- [WHAT IS BEING ASKED]
Which lines in the data below contain the string "imprint"? Pull out each one, treating uppercase and lowercase as different.

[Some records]
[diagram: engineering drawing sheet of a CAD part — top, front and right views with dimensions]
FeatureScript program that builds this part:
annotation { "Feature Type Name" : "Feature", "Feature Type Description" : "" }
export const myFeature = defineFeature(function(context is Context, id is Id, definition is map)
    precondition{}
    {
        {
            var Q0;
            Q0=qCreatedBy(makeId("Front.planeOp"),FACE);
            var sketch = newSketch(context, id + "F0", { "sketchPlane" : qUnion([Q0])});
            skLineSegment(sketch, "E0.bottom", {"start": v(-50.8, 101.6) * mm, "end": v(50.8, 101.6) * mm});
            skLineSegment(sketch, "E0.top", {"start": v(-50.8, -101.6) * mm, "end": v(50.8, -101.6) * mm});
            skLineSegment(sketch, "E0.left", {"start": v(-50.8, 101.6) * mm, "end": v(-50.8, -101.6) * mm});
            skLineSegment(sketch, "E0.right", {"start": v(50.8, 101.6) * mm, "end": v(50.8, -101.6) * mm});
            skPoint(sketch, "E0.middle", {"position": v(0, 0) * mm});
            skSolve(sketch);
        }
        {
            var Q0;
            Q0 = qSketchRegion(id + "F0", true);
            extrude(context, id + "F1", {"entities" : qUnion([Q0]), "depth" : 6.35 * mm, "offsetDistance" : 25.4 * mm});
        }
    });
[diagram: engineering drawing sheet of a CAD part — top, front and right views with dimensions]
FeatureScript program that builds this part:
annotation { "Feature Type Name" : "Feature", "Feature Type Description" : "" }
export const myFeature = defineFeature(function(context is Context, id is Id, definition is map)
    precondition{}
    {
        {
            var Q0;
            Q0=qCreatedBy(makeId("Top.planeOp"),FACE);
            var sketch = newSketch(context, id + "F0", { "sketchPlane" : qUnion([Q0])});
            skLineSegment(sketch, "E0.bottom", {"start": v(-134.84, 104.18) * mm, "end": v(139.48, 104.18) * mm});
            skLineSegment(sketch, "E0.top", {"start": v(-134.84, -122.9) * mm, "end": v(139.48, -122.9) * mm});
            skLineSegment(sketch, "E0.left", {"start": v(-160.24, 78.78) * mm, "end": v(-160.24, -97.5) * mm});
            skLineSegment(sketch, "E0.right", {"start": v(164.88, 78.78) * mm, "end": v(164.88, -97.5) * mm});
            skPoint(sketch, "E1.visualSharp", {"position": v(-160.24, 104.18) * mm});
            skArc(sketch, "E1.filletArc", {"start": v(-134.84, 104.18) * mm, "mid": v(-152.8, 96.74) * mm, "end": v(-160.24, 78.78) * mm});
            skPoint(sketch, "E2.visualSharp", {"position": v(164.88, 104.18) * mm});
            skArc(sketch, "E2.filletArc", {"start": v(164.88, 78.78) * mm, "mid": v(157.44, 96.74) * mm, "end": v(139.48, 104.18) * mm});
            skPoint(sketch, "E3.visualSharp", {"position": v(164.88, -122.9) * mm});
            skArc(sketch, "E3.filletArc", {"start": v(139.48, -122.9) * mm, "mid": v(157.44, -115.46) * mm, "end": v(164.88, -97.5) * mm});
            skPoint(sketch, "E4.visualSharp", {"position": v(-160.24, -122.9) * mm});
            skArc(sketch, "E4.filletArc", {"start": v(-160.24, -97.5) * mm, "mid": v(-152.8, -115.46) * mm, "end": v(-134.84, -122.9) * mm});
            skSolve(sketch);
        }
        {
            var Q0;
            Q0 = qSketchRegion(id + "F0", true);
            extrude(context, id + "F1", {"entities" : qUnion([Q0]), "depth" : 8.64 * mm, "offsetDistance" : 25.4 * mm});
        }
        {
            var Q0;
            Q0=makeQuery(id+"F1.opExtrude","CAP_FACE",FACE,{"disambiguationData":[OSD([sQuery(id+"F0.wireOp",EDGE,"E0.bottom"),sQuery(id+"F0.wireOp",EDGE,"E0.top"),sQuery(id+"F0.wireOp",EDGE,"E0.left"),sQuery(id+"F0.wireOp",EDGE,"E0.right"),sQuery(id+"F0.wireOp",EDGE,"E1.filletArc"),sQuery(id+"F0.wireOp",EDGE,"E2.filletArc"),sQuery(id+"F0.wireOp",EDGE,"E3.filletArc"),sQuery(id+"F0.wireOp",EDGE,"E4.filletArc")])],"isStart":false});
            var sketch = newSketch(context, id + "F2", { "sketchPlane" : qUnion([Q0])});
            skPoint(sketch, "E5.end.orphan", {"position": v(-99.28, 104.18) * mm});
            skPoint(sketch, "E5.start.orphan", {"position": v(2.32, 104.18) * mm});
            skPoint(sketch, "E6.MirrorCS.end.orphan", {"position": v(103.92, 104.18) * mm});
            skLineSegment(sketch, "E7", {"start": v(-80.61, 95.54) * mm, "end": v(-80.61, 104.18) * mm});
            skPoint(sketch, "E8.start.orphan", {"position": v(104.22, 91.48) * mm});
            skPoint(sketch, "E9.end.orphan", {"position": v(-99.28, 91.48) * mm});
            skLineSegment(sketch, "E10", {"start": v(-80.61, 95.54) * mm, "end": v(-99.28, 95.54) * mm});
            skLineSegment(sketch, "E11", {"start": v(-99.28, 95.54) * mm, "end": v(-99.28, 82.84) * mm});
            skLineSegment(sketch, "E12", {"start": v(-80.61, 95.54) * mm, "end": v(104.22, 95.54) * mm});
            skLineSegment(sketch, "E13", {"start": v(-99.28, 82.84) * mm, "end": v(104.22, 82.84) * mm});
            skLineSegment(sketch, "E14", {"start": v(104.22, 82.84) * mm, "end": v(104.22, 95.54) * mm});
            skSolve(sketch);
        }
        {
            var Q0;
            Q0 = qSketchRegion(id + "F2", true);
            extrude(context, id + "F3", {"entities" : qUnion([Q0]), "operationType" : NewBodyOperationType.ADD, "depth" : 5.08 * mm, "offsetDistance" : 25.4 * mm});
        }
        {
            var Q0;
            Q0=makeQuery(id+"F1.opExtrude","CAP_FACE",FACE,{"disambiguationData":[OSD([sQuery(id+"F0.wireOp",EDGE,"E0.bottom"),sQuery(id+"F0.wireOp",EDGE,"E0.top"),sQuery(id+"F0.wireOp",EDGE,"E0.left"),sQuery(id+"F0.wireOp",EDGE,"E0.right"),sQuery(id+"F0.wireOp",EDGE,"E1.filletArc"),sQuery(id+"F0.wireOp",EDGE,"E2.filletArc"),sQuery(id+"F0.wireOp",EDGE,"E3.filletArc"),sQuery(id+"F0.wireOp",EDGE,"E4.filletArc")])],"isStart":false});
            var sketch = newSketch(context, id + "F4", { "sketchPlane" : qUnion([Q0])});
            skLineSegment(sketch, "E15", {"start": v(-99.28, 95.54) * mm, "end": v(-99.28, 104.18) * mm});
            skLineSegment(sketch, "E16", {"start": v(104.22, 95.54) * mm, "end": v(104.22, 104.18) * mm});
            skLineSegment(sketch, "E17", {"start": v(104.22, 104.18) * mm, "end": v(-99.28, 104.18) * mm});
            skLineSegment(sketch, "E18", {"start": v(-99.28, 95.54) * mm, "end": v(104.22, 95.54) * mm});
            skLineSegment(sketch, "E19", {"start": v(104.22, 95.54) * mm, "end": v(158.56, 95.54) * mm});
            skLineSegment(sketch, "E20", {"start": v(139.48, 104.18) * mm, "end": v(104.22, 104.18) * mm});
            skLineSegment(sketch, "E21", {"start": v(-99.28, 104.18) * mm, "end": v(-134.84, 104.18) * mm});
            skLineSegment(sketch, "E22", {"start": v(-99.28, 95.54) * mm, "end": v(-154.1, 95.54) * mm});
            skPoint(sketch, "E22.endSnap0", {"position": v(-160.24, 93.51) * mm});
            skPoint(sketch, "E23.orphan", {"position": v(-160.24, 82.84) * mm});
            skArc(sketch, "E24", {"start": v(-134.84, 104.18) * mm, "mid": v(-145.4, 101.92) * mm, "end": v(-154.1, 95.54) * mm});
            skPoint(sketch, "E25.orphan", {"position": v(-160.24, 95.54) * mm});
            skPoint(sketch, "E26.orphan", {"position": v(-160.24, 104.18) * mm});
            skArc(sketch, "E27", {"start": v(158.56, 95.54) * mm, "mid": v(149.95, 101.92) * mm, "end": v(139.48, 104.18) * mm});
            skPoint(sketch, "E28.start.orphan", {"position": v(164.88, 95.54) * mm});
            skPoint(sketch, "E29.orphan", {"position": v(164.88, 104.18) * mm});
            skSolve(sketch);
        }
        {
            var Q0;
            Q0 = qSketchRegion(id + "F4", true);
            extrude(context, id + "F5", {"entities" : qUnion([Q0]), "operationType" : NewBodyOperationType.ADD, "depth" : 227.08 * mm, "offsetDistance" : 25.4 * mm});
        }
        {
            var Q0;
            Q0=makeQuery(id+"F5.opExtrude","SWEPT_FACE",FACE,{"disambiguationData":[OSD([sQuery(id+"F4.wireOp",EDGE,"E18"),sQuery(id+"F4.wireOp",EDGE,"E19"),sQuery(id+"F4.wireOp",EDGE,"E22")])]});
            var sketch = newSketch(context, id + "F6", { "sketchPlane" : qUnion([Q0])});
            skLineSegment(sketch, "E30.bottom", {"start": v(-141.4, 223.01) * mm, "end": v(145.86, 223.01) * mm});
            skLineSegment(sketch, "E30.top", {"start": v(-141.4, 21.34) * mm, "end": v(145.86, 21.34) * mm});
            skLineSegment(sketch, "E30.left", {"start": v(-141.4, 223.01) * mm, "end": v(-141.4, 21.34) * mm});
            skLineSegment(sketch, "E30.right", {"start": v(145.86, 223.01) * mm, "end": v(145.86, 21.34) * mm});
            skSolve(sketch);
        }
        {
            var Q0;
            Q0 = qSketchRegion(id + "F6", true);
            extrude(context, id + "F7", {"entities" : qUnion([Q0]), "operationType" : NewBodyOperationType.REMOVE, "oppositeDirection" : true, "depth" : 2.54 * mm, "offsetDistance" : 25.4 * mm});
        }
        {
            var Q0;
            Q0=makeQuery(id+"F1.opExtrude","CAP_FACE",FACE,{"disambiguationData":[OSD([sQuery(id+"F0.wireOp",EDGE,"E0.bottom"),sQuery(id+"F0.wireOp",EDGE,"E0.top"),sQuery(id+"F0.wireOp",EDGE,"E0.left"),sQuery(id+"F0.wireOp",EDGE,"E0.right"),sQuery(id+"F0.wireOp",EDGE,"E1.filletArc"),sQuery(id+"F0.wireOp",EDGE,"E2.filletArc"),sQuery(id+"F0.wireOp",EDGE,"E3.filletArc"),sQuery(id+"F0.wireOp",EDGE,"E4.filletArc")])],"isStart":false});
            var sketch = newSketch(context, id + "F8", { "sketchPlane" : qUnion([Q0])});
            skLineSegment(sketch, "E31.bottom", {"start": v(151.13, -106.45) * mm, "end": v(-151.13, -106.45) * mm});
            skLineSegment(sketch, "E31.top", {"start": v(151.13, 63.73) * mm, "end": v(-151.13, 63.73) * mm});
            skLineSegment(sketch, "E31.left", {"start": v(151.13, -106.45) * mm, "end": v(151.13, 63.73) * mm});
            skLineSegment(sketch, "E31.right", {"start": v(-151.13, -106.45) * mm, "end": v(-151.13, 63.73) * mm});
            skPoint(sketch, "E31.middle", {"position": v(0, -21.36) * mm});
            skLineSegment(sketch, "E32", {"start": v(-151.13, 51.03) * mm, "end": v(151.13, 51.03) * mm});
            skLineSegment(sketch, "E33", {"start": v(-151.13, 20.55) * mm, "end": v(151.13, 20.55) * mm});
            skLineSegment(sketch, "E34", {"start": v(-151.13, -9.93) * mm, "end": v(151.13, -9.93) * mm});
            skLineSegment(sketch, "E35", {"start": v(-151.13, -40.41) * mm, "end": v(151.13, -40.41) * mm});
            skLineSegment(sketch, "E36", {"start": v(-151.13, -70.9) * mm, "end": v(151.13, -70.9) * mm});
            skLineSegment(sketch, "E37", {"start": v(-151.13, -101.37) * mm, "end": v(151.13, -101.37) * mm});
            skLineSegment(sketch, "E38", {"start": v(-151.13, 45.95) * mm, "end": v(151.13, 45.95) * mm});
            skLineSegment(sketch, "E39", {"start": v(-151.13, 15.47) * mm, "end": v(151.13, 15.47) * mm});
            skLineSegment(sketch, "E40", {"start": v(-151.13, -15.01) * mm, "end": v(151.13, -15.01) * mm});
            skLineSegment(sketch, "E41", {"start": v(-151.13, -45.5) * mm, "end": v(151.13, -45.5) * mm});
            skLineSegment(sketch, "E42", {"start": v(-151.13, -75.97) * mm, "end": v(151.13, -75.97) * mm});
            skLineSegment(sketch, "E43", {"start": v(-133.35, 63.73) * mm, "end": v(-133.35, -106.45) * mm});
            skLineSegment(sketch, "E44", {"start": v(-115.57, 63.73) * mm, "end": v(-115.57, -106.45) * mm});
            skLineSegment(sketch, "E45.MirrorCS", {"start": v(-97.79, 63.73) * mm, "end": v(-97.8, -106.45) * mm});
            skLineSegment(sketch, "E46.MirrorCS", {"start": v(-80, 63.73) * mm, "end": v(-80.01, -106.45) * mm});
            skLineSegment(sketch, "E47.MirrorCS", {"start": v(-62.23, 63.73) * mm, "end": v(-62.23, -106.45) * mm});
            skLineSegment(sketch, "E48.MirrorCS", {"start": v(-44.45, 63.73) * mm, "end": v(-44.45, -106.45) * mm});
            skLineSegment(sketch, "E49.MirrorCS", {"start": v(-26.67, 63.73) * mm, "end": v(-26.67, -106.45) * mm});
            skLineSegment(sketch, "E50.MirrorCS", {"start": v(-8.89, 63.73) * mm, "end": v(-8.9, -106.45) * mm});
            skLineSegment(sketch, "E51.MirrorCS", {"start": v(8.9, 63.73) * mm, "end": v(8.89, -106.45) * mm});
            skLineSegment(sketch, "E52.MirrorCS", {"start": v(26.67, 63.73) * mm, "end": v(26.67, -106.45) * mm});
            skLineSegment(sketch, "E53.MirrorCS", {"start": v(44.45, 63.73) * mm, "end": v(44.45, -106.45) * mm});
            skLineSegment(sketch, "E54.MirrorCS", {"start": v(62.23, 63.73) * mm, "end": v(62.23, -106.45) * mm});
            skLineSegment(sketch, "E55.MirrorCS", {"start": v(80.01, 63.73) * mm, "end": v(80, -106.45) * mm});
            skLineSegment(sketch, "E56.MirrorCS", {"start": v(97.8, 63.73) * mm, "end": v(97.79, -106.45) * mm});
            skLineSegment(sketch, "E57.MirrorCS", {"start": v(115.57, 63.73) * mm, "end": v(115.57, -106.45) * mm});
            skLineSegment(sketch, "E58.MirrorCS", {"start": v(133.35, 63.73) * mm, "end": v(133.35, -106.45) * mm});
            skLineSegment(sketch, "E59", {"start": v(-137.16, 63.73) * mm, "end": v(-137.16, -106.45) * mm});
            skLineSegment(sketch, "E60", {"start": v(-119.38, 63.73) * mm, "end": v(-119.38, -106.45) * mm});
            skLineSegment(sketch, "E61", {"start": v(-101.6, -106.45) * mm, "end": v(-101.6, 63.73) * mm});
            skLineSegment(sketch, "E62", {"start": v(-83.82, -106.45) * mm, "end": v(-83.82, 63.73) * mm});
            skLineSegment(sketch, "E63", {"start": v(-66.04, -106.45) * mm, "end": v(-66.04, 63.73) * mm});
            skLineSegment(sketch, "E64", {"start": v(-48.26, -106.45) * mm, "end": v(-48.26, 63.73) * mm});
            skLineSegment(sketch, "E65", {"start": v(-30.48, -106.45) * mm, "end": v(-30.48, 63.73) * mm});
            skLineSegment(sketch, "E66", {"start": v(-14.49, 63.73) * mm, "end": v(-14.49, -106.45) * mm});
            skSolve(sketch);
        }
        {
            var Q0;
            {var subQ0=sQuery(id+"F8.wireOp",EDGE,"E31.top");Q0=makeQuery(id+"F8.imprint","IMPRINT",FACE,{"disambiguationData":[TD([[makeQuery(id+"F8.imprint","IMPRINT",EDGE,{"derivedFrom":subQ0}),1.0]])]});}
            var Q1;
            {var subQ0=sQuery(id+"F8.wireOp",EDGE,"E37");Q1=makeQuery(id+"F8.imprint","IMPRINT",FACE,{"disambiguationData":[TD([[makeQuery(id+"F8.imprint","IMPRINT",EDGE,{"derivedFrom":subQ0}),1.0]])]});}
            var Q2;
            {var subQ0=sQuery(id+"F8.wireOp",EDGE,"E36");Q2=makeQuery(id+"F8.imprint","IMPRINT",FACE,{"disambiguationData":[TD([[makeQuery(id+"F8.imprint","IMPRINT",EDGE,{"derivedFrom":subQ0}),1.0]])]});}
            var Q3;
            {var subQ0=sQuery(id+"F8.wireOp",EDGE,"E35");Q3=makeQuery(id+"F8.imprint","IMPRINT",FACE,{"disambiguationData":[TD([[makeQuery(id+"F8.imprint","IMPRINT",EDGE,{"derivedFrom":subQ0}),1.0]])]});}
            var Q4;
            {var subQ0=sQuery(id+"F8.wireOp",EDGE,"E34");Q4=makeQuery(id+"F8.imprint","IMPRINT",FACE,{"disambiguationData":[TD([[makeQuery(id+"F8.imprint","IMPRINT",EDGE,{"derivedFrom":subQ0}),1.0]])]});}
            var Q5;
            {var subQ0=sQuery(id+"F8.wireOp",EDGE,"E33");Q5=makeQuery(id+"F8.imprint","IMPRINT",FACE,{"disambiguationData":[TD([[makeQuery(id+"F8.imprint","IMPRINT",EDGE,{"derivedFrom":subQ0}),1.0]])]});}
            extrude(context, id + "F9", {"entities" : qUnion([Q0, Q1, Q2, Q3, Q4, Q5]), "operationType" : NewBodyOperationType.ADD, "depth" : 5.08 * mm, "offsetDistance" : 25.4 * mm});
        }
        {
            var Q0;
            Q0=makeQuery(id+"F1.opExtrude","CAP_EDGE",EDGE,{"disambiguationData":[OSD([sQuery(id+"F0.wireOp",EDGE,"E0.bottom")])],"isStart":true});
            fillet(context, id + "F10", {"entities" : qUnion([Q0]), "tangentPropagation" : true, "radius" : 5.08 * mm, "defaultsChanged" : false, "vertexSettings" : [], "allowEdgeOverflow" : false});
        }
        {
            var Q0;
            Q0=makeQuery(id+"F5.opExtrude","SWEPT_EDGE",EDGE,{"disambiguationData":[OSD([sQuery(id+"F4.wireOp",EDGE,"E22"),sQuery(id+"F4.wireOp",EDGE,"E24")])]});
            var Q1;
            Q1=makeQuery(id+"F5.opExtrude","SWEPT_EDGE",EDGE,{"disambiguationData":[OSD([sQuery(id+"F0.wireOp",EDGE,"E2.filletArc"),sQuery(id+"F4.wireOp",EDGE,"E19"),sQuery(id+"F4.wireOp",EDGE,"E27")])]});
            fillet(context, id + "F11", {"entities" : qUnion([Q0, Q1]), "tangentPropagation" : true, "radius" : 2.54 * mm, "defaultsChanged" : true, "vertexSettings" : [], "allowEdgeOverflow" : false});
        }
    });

- [THE OUTPUT]
            {var subQ0=sQuery(id+"F8.wireOp",EDGE,"E31.top");Q0=makeQuery(id+"F8.imprint","IMPRINT",FACE,{"disambiguationData":[TD([[makeQuery(id+"F8.imprint","IMPRINT",EDGE,{"derivedFrom":subQ0}),1.0]])]});}
            {var subQ0=sQuery(id+"F8.wireOp",EDGE,"E37");Q1=makeQuery(id+"F8.imprint","IMPRINT",FACE,{"disambiguationData":[TD([[makeQuery(id+"F8.imprint","IMPRINT",EDGE,{"derivedFrom":subQ0}),1.0]])]});}
            {var subQ0=sQuery(id+"F8.wireOp",EDGE,"E36");Q2=makeQuery(id+"F8.imprint","IMPRINT",FACE,{"disambiguationData":[TD([[makeQuery(id+"F8.imprint","IMPRINT",EDGE,{"derivedFrom":subQ0}),1.0]])]});}
            {var subQ0=sQuery(id+"F8.wireOp",EDGE,"E35");Q3=makeQuery(id+"F8.imprint","IMPRINT",FACE,{"disambiguationData":[TD([[makeQuery(id+"F8.imprint","IMPRINT",EDGE,{"derivedFrom":subQ0}),1.0]])]});}
            {var subQ0=sQuery(id+"F8.wireOp",EDGE,"E34");Q4=makeQuery(id+"F8.imprint","IMPRINT",FACE,{"disambiguationData":[TD([[makeQuery(id+"F8.imprint","IMPRINT",EDGE,{"derivedFrom":subQ0}),1.0]])]});}
            {var subQ0=sQuery(id+"F8.wireOp",EDGE,"E33");Q5=makeQuery(id+"F8.imprint","IMPRINT",FACE,{"disambiguationData":[TD([[makeQuery(id+"F8.imprint","IMPRINT",EDGE,{"derivedFrom":subQ0}),1.0]])]});}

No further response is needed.